* **YOUR OBJECTIVE**
Each entry below is to be transcribed exactly.

* **Data extracted from a collection**
--------------------

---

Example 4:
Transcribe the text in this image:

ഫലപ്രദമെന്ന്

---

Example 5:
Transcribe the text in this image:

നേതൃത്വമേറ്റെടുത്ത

--------------------

* **WRITTEN SOLUTION**
---

Example 4:
Transcribe the text in this image:

ഫലപ്രദമെന്ന്

---

Example 5:
Transcribe the text in this image:

നേതൃത്വമേറ്റെടുത്ത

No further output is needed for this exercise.